** Work instructions **
Only the lines that include "Bartlett" should be copied from the data below.

Segment Start: Supplied entries

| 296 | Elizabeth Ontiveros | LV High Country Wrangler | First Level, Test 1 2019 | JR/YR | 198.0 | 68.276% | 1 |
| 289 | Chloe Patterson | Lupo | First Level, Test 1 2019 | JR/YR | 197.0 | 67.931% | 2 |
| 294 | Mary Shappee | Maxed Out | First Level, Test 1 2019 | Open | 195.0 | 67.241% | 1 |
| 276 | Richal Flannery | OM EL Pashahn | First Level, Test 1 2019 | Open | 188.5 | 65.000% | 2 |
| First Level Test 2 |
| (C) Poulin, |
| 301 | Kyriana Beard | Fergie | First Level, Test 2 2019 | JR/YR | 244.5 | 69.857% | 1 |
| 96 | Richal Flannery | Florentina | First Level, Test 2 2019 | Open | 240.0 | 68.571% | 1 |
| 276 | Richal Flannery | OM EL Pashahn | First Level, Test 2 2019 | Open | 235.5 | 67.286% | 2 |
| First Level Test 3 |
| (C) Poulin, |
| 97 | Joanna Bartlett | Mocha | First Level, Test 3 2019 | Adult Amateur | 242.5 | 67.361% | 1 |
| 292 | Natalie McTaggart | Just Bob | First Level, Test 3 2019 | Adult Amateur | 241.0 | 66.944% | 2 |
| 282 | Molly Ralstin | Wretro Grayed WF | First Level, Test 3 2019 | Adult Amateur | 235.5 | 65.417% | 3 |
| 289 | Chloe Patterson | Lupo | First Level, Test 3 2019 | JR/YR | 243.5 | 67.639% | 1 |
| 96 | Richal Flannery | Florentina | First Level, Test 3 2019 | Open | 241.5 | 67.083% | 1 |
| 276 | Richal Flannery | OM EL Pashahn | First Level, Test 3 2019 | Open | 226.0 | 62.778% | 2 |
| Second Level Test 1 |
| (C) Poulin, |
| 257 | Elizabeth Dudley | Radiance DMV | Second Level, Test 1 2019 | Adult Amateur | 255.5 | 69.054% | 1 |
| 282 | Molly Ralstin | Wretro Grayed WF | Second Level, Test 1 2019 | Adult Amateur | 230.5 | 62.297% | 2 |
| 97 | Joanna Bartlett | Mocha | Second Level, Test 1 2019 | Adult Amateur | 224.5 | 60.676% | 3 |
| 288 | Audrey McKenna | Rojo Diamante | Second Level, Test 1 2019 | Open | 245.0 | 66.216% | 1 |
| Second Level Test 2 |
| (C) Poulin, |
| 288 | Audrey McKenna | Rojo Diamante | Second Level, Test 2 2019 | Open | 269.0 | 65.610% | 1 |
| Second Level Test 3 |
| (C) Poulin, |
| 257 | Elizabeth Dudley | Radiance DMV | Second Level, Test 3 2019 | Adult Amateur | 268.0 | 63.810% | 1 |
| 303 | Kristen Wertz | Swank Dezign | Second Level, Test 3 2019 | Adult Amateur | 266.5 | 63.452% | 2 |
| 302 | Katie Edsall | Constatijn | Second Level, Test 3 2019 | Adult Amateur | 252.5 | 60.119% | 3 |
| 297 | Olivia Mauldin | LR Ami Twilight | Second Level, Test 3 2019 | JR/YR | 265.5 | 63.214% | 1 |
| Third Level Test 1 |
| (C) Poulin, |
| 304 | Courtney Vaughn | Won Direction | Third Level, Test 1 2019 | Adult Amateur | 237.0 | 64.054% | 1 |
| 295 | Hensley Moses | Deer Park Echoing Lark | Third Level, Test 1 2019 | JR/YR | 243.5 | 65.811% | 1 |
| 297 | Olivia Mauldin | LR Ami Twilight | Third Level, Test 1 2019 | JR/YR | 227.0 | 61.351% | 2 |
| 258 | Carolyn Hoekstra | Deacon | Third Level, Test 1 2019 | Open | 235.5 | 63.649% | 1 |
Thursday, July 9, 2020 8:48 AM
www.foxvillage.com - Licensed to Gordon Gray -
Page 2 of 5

Segment End: Supplied entries
Segment Start: Supplied entries

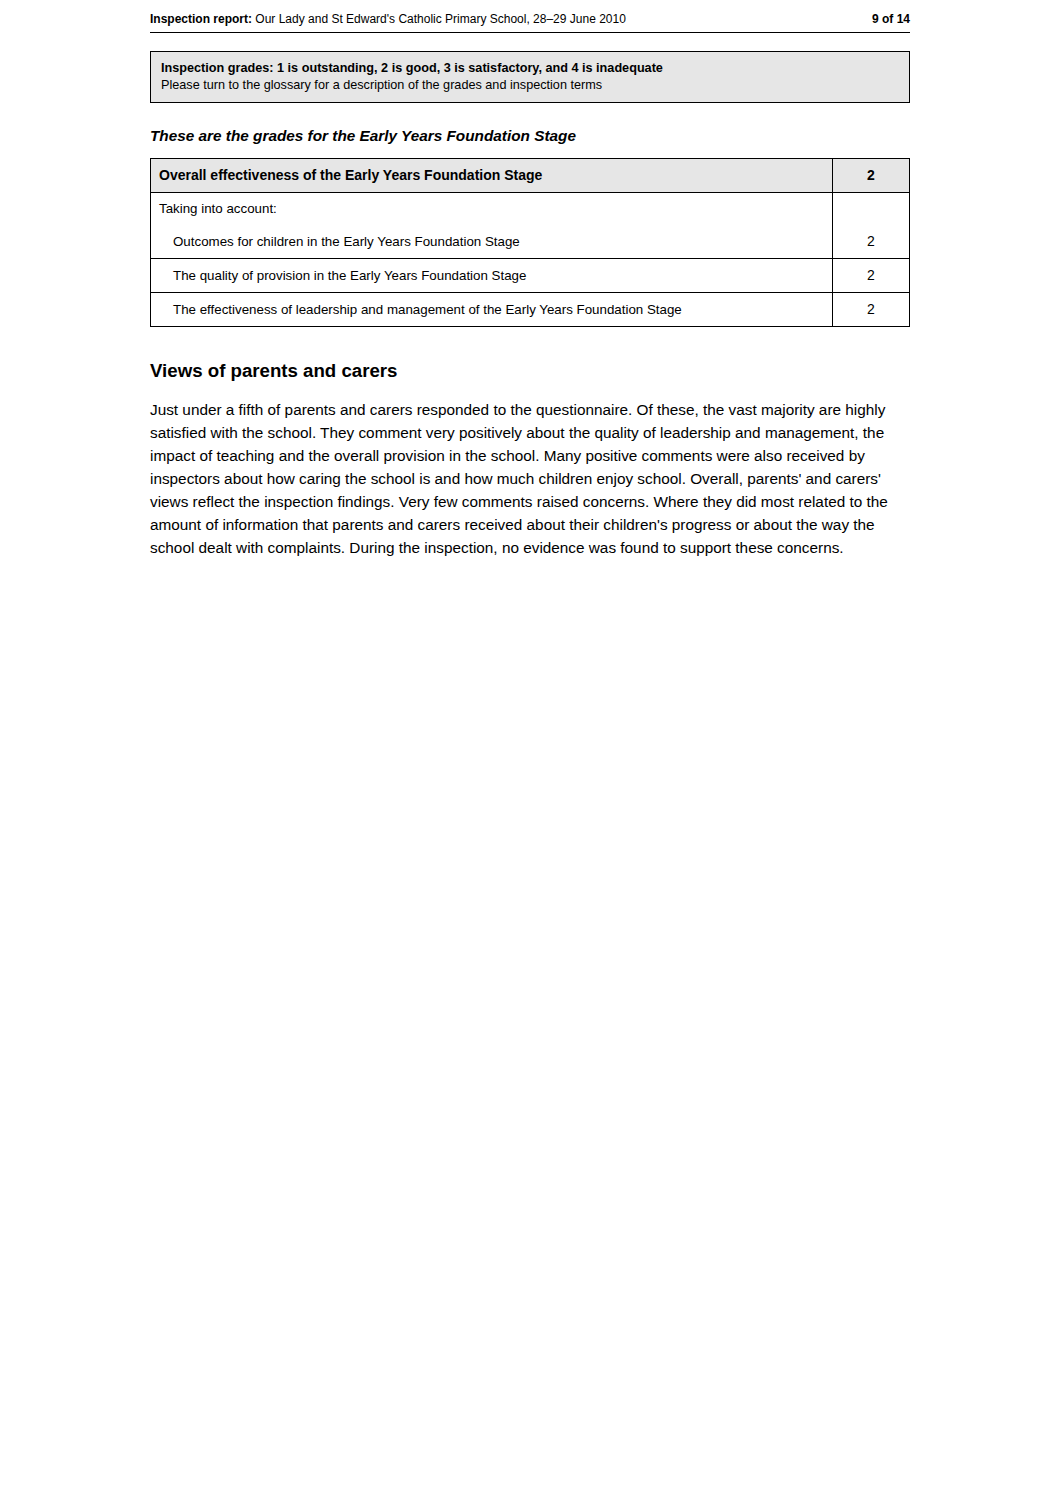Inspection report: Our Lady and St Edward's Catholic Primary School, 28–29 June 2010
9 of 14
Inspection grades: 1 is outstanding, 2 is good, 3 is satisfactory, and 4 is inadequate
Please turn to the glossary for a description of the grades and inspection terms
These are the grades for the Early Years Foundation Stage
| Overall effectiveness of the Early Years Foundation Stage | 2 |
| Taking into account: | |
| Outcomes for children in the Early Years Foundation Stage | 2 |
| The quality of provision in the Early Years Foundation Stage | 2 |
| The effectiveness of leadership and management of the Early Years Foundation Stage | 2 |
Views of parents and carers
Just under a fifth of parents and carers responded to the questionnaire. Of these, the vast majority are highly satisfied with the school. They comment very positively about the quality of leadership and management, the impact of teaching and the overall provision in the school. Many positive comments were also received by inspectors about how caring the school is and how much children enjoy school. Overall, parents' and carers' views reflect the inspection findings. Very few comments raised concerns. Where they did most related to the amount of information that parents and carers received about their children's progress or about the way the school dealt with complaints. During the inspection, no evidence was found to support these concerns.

Segment End: Supplied entries
Segment Start: Supplied entries

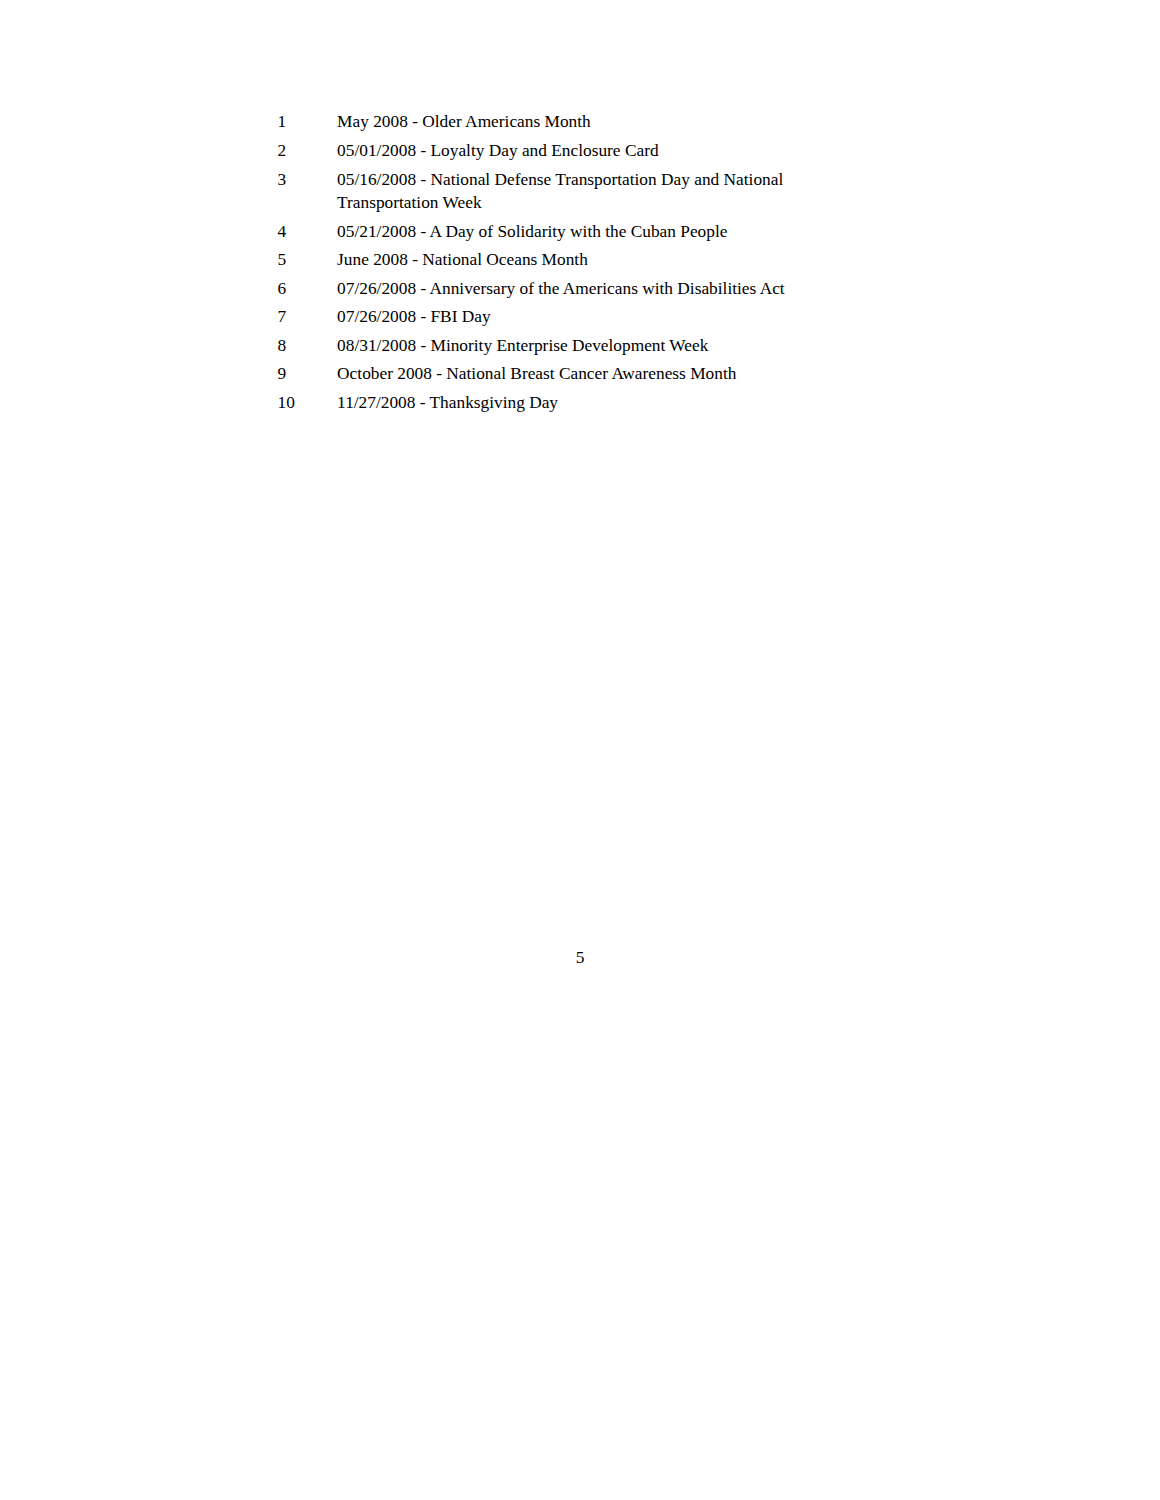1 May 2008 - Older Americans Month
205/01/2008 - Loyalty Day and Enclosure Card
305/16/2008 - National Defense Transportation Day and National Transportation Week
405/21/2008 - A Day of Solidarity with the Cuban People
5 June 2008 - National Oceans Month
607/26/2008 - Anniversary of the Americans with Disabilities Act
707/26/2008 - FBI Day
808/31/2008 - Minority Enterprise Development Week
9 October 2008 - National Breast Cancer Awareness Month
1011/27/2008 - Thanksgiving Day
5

Segment End: Supplied entries

** Written reply **
| 97 | Joanna Bartlett | Mocha | First Level, Test 3 2019 | Adult Amateur | 242.5 | 67.361% | 1 |
| 97 | Joanna Bartlett | Mocha | Second Level, Test 1 2019 | Adult Amateur | 224.5 | 60.676% | 3 |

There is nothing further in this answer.